_BRIEF_
Copy every line below where the string "Document" is found.

_SUPPLIED DATA_
⟨

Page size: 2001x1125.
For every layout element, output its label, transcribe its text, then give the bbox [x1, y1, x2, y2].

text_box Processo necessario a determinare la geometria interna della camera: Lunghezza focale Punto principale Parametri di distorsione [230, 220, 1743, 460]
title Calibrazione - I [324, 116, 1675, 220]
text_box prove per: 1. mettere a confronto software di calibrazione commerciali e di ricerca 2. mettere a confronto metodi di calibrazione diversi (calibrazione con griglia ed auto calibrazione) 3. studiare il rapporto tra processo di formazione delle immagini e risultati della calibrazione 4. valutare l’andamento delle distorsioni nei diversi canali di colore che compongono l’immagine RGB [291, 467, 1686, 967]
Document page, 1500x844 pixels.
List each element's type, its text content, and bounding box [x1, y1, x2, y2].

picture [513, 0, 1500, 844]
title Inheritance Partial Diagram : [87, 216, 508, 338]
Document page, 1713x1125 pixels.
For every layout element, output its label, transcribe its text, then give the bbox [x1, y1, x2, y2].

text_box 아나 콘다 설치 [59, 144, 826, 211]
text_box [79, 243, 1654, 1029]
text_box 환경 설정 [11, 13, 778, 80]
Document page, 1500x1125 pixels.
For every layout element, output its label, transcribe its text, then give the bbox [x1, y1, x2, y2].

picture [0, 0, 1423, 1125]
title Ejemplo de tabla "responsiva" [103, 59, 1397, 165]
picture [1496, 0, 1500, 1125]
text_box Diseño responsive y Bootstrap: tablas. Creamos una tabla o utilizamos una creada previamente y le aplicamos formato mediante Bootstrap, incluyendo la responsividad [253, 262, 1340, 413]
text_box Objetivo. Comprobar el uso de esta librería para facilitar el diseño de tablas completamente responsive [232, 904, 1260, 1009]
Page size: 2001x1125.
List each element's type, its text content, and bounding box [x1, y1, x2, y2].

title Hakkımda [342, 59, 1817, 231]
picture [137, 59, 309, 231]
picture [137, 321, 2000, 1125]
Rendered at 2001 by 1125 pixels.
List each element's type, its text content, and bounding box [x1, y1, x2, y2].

⟩

_WRITTEN REPLY_
Document page, 1500x844 pixels.
Document page, 1713x1125 pixels.
Document page, 1500x1125 pixels.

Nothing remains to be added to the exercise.